New Delhi, Sept. 3: Patients with a history or at high risk of cardiovascular disease are more likely to take preventive medicines when they are combined into a single cocktail-like polypill that combines four drugs into a single capsule.
A clinical trial among patients from India, England, Ireland, and the Netherlands has shown that the polypill dramatically improved patients’ adherence to preventive treatment and led to parallel improvements in blood pressure and cholesterol levels.
Doctors who conducted the trial found that 86 per cent of 960 patients who had opted for the polypill were continuing treatment at the end of the study in contrast to 64 per cent of 961 patients who took the same medications as multiple pills.
“For such high-risk patients, the most important step to reduce the risk of a repeat heart attack or premature death is compliance with medications, and we find that polypills achieve this,” said Dorairaj Prabhakaran, a cardiologist with the Centre for Chronic Disease Control, New Delhi, who was the trial’s principal investigator in India. The results of the trial will be published tomorrow in the Journal of American Medical Association.
The polypills contained aspirin, blood pressure lowering drugs, and a stain prescribed to patients who have survived heart attacks or strokes or to people with a combination of risk factors such as diabetes, high cholesterol levels, blood pressure, and smoking.
But medical studies as well as anecdotal evidence amassed by doctors over the years suggests that many patients stop taking one or more medications when they have to take four, five, or six pills every day with separate sips of water.
“We find the polypill strategy improves the use of these life-saving drugs,” Anushka Patel, lead investigator at The George Institute for Global Health, India, told The Telegraph.
“We believe the results have important and immediate implications for clinical practice.”
While several polypills have been approved by regulators in India, Patel said, their uptake has not been high because of the absence of supportive clinical trial data.
“These trial results change that — they give reassurance to doctors that switching to polypills can improve outcomes, particularly in patients who’re not taking their recommended medications.”
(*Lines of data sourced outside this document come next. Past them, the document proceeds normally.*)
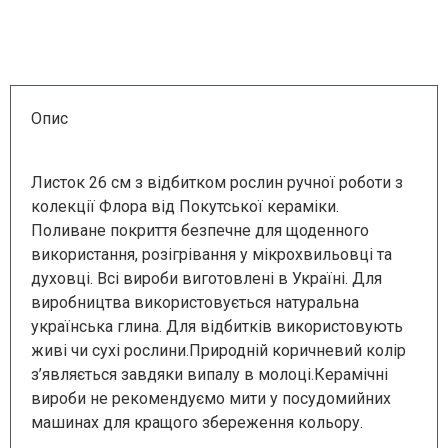
Опис
Листок 26 см з відбитком рослин ручної роботи з
колекції Флора від Покутської кераміки.
Поливане покриття безпечне для щоденного
використання, розігрівання у мікрохвильовці та
духовці. Всі вироби виготовлені в Україні. Для
виробництва використовується натуральна
українська глина. Для відбитків використовують
живі чи сухі рослини.Природній коричневий колір
з’являється завдяки випалу в молоці.Керамічні
вироби не рекомендуємо мити у посудомийних
машинах для кращого збереження кольору.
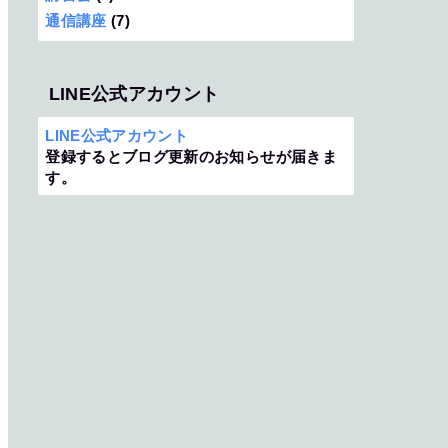
通信講座
(7)
LINE公式アカウント
LINE公式アカウント
登録するとブログ更新のお知らせが届きま
す。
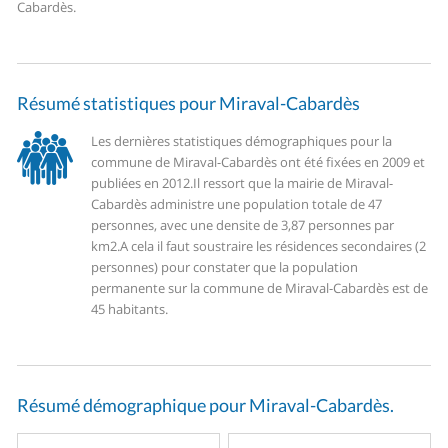
Cabardès.
Résumé statistiques pour Miraval-Cabardès
Les dernières statistiques démographiques pour la
commune de Miraval-Cabardès ont été fixées en 2009 et
publiées en 2012.
Il ressort que la mairie de Miraval-
Cabardès administre une population totale de 47
personnes, avec une densite de 3,87 personnes par
km2.
A cela il faut soustraire les résidences secondaires (2
personnes) pour constater que la population
permanente sur la commune de Miraval-Cabardès est de
45 habitants.
Résumé démographique pour Miraval-Cabardès.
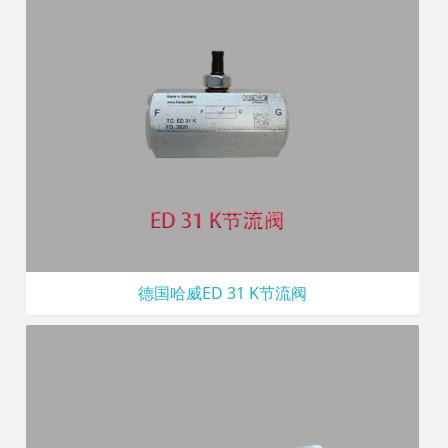
德国哈威ED 31 K节流阀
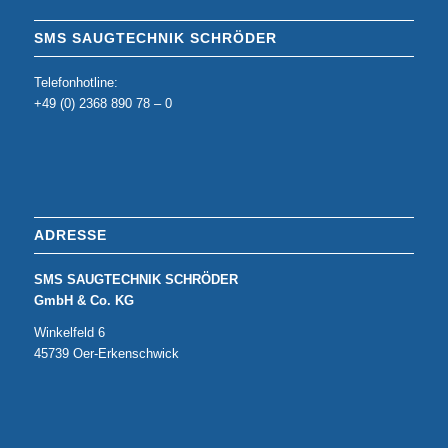
SMS SAUGTECHNIK SCHRÖDER
Telefonhotline:
+49 (0) 2368 890 78 – 0
ADRESSE
SMS SAUGTECHNIK SCHRÖDER
GmbH & Co. KG
Winkelfeld 6
45739 Oer-Erkenschwick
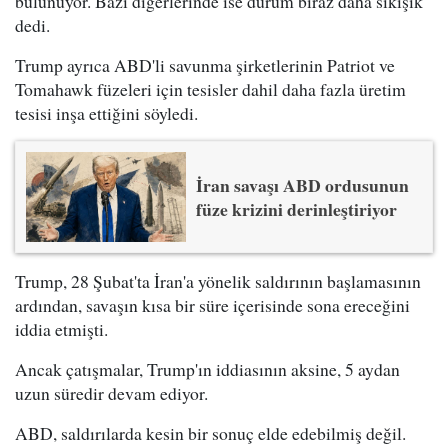
bulunuyor. Bazı diğerlerinde ise durum biraz daha sıkışık"
dedi.
Trump ayrıca ABD'li savunma şirketlerinin Patriot ve
Tomahawk füzeleri için tesisler dahil daha fazla üretim
tesisi inşa ettiğini söyledi.
İran savaşı ABD ordusunun
füze krizini derinleştiriyor
Trump, 28 Şubat'ta İran'a yönelik saldırının başlamasının
ardından, savaşın kısa bir süre içerisinde sona ereceğini
iddia etmişti.
Ancak çatışmalar, Trump'ın iddiasının aksine, 5 aydan
uzun süredir devam ediyor.
ABD, saldırılarda kesin bir sonuç elde edebilmiş değil.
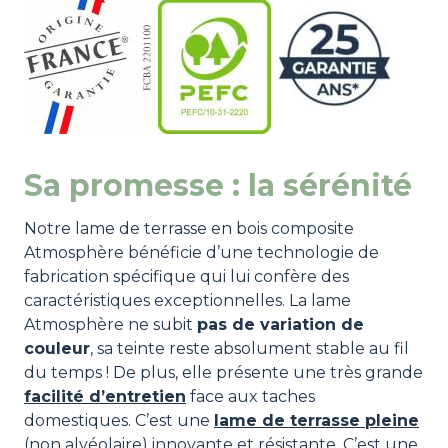
Sa promesse : la sérénité
Notre lame de terrasse en bois composite
Atmosphère bénéficie d’une technologie de
fabrication spécifique qui lui confère des
caractéristiques exceptionnelles. La lame
Atmosphère ne subit
pas de variation de
couleur
, sa teinte reste absolument stable au fil
du temps ! De plus, elle présente une très grande
facilité d’entretien
face aux taches
domestiques. C’est une
lame de terrasse pleine
(non alvéolaire) innovante et résistante. C’est une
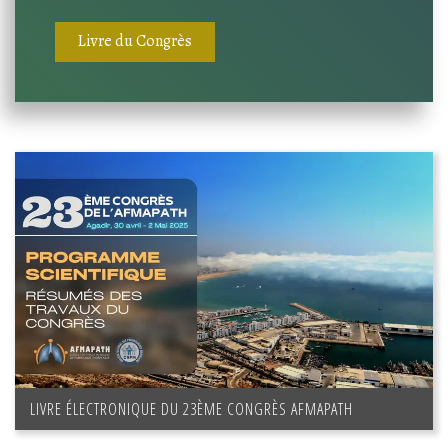
Livre du Congrès
LIVRE ÉLECTRONIQUE DU 23ÈME CONGRÈS AFMAPATH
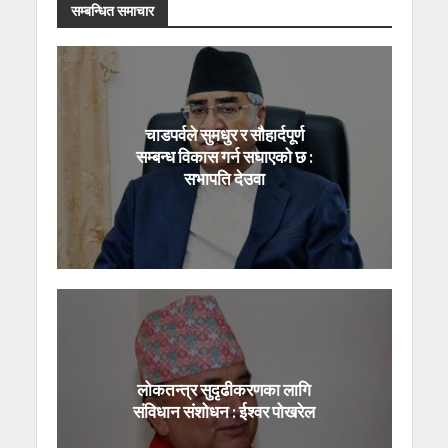
सम्बन्धित समाचार
चाडपर्वले सुमधुर र सौहार्दपूर्ण
सम्बन्ध विकास गर्न सघाएको छ :
सभापति देउवा
लोकतन्त्र सुदृढीकरणका लागि
संविधान संशोधन : ईश्वर पोखरेल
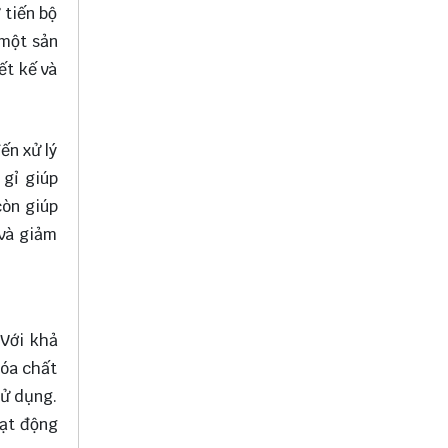
 tiến bộ
 một sản
ết kế và
ến xử lý
 gỉ giúp
còn giúp
 và giảm
 Với khả
hóa chất
sử dụng.
oạt động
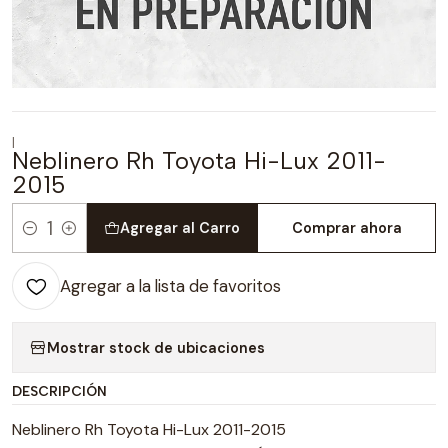
|
Neblinero Rh Toyota Hi-Lux 2011-
2015
Agregar al Carro
Comprar ahora
Cantidad
Agregar a la lista de favoritos
Mostrar stock de ubicaciones
DESCRIPCIÓN
Neblinero Rh Toyota Hi-Lux 2011-2015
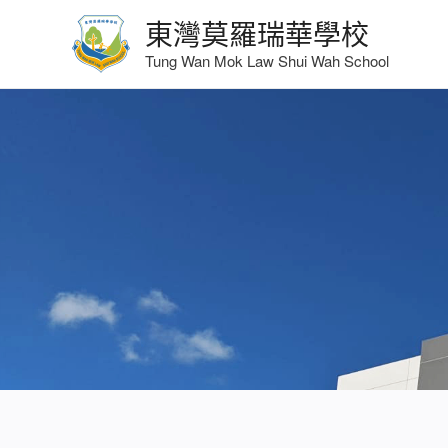
東灣莫羅瑞華學校
Tung Wan Mok Law Shui Wah School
The Indian-European clinical trial conducted over a 15-month period during 2010 and 2011 used polypills produced by the Hyderabad-based Dr Reddy's Laboratories. The company decided to invest in polypills about a decade ago after a casual over-coffee conversation between its late founder Kallam Anji Reddy and cardiologist K Srinath Reddy, now president of the Public Health Foundation of India, New Delhi.
“For clinical practice, the polypill strategy could have considerably bigger impact than the arrival of a new blockbuster drug for either cholesterol or blood pressure,” said Simon Thom, a senior cardiologist at Imperial College, London, and lead author of the study.
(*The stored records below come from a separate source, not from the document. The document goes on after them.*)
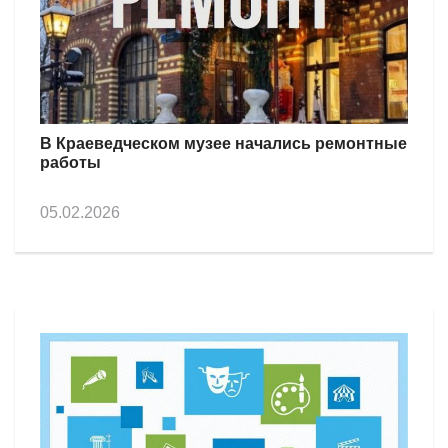
В Краеведческом музее начались ремонтные
работы
05.02.2026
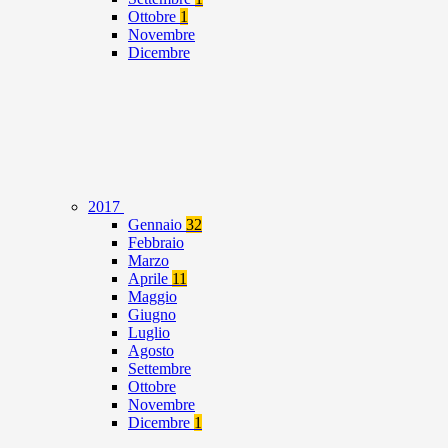
Ottobre
1
Novembre
Dicembre
2017
Gennaio
32
Febbraio
Marzo
Aprile
11
Maggio
Giugno
Luglio
Agosto
Settembre
Ottobre
Novembre
Dicembre
1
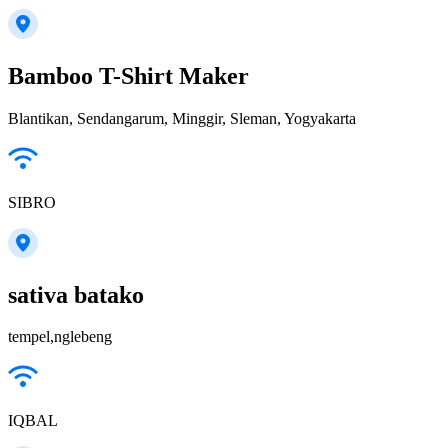
Bamboo T-Shirt Maker
Blantikan, Sendangarum, Minggir, Sleman, Yogyakarta
SIBRO
sativa batako
tempel,nglebeng
IQBAL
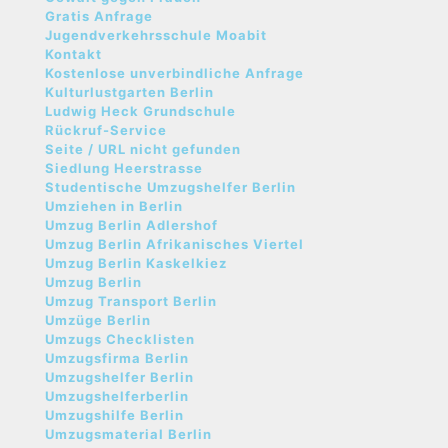
Gratis Anfrage
Jugendverkehrsschule Moabit
Kontakt
Kostenlose unverbindliche Anfrage
Kulturlustgarten Berlin
Ludwig Heck Grundschule
Rückruf-Service
Seite / URL nicht gefunden
Siedlung Heerstrasse
Studentische Umzugshelfer Berlin
Umziehen in Berlin
Umzug Berlin Adlershof
Umzug Berlin Afrikanisches Viertel
Umzug Berlin Kaskelkiez
Umzug Berlin
Umzug Transport Berlin
Umzüge Berlin
Umzugs Checklisten
Umzugsfirma Berlin
Umzugshelfer Berlin
Umzugshelferberlin
Umzugshilfe Berlin
Umzugsmaterial Berlin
Doctors caution that the polypills are exclusively intended for patients who've survived cardiovascular events or high risk people with combinations of risk factors. Srinath Reddy said there is no evidence yet to claim that polypills may also be used in primary prevention -- in all people above age 55 years.
The reductions in blood pressure and cholesterol among patients who took the polypills were “numerically small but highly significant”, Thom told this newspaper. “The reductions provide powerful internal validation of the importance of adherence to treatment,” he said.
The study did not detect any significant differences in the rate of serious adverse effects or heart attacks or strokes between the patients who took the polypills and those who opted for standard medications.